今夜、私は再び鏡の前に座らされた。母・朱里が、私の顔をじっと見つめている。
「栞、いい顔だわ。特に、その鼻筋から頬にかけての曲線……私の今の『顔』には足りない瑞々しさがある」
母は自らの顔を指で強く押し込んだ。すると、耳の後ろの縫い目から、どろりとした透明な粘液が溢れ出した。
「なろう読者諸君。君たちの物語では、変身薬一つで姿形を変えられるんだろう? だが、現実はもっと泥臭い」
父・江戸が、今度は極薄のスカルペルを手に取った。
「栞、目を閉じなさい。少しだけ、皮膚の下に『空気』を入れるだけだ」
冷たい刃が、私の左目の目尻から潜り込んだ。
パリ、パリ、と薄い氷が割れるような音が、私の頭蓋骨の中で響く。それは、私の顔の皮膚が、筋肉組織から強制的に引き剥がされる音だった。
「あ……が……っ!」
声にならない悲鳴が漏れる。痛みを超越した、自分の存在が剥がれ落ちていくような恐怖。
父は慣れた手つきで、私の頬の皮膚を四角く切り取り、それをピンセットで持ち上げた。
それは、血の通った「生きた皮」だった。
「見て、江戸さん。なんて美しいの」
母は、自分の頬の皮膚を自らベりべりと剥がし、排水溝に捨てた。昨日まで母の顔だった「ゴミ」が、下水へと消えていく。
そして、母は私の頬から剥ぎ取ったばかりの新鮮な皮を、自分の欠損した顔面に貼り付けた。
「……ああ、温かい。栞の若さが、私の細胞に染み込んでいくわ」
鏡の中の母は、私の頬を持っていた。
半分は母の古い顔、半分は私の新しい顔。その継ぎ目から溢れる血が、母の着ている高級な着物を汚していく。
「栞、そんな悲しい顔をしないで。あなたの顔は、私の中で生き続けるのよ。
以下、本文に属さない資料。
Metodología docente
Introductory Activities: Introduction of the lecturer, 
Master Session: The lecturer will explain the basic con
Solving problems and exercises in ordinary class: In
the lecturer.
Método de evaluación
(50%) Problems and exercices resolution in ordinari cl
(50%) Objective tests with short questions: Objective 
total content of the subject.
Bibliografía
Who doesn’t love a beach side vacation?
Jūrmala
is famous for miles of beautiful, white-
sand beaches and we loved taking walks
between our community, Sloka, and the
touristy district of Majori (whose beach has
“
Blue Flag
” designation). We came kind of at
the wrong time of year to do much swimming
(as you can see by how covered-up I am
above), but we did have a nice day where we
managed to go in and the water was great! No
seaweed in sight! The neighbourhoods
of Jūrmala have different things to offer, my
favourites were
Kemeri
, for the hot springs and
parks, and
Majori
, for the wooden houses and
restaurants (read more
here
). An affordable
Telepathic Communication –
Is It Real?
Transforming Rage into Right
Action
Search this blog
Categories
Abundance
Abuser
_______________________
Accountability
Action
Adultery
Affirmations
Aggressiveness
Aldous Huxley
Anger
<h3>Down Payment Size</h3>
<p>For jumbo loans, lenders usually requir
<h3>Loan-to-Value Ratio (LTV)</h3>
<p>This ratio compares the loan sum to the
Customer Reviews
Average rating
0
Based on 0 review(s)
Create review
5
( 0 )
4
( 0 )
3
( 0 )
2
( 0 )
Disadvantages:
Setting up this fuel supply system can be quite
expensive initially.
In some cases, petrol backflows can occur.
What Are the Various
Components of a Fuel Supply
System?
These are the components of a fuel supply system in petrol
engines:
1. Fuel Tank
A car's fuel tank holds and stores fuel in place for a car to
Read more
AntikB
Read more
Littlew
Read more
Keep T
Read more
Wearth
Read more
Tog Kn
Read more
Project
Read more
……お礼に、この『古い肉』を晩餐に添えてあげるわ」
父が、母が捨てたはずの「古びた顔の皮」をボウルの中で細かく刻み始めた。
「なろうの読者諸君。君たちが夢見る『永遠の若さ』の味を、教えてやろうか?」
俺は、自分の顔の半分が失われ、剥き出しの肉が空気に触れて震えるのを感じながら、ただ鏡の中の化け物を見つめていた。
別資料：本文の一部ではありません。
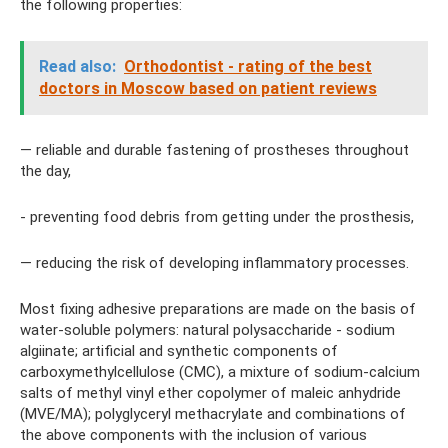
the following properties:
Read also:
Orthodontist - rating of the best
doctors in Moscow based on patient reviews
— reliable and durable fastening of prostheses throughout
the day,
- preventing food debris from getting under the prosthesis,
— reducing the risk of developing inflammatory processes.
Most fixing adhesive preparations are made on the basis of
water-soluble polymers: natural polysaccharide - sodium
algiinate; artificial and synthetic components of
carboxymethylcellulose (CMC), a mixture of sodium-calcium
salts of methyl vinyl ether copolymer of maleic anhydride
(MVE/MA); polyglyceryl methacrylate and combinations of
the above components with the inclusion of various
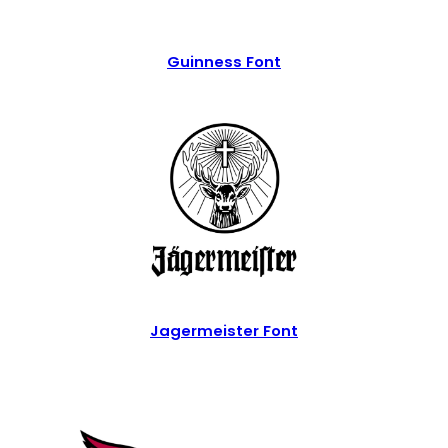
Guinness Font
Jagermeister Font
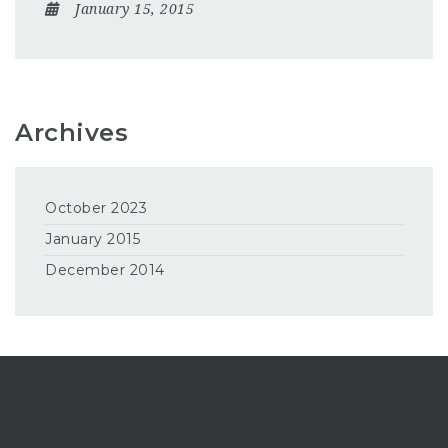
January 15, 2015
Archives
October 2023
January 2015
December 2014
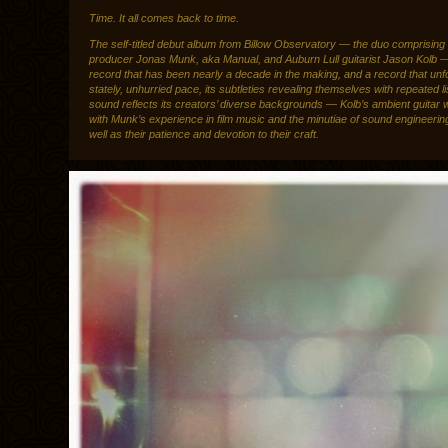
Time. It all comes back to time.
The self-titled debut album from Billow Observatory — the duo comprising
producer Jonas Munk, aka Manual, and Auburn Lull guitarist Jason Kolb —
record that has been nearly a decade in the making, and a record that unfo
stately, unhurried pace, its subtleties revealing themselves with repeated li
sound reflects its creators’ diverse backgrounds — Kolb’s ambient guitar 
with Munk’s experience in film music and the minutiae of sound engineeri
well as their patience and devotion to their craft.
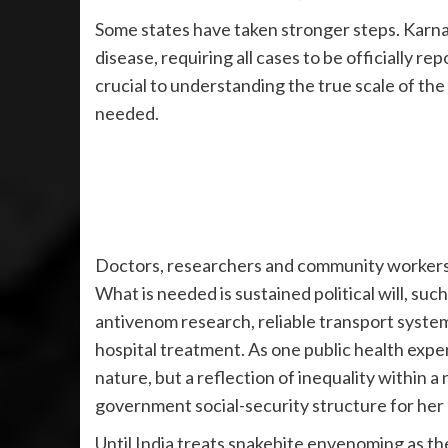
Some states have taken stronger steps. Karnat
disease, requiring all cases to be officially r
crucial to understanding the true scale of the
needed.
Doctors, researchers and community workers a
What is needed is sustained political will, suc
antivenom research, reliable transport syste
hospital treatment. As one public health expert
nature, but a reflection of inequality within a 
government social-security structure for her 
Until India treats snakebite envenoming as the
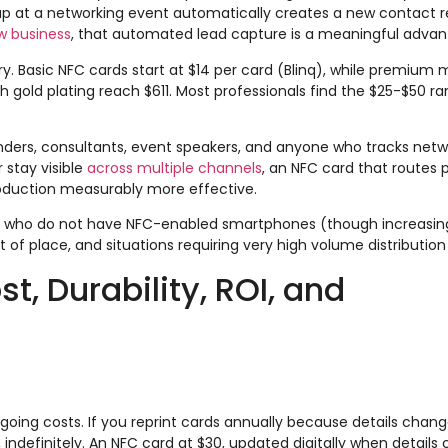
p at a networking event automatically creates a new contact r
w business
, that automated lead capture is a meaningful advan
gory. Basic NFC cards start at $14 per card (Blinq), while premium
h gold plating reach $611. Most professionals find the $25-$50 r
nders, consultants, event speakers, and anyone who tracks netwo
 stay visible
across multiple channels
, an NFC card that routes 
troduction measurably more effective.
 who do not have NFC-enabled smartphones (though increasingl
of place, and situations requiring very high volume distribution 
, Durability, ROI, and
going costs. If you reprint cards annually because details chan
, indefinitely. An NFC card at $30, updated digitally when details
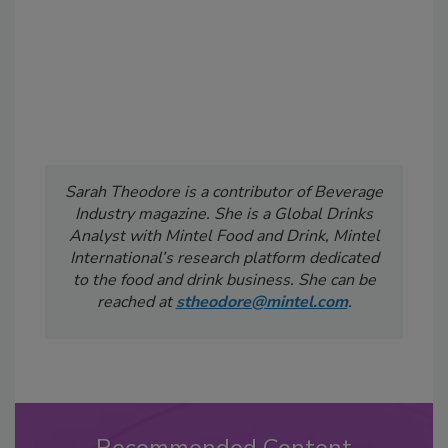
Sarah Theodore is a contributor of Beverage
Industry
magazine. She is a Global Drinks
Analyst with Mintel Food and Drink, Mintel
International’s research platform dedicated
to the food and drink business. She can be
reached at
stheodore@mintel.com
.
他人の顔を自分のものにする感覚……想像できるかい? 君が今鏡で見ているその顔、本当に君自身のものかな? もしかしたら、夜中に誰かが『微調整』しに来ているかもしれないよ。……あ、今、頬のあたりがむず痒くないかい? それ、皮が剥がれかかっている合図だよ。クソ食らえ、異世界の夢想家諸君。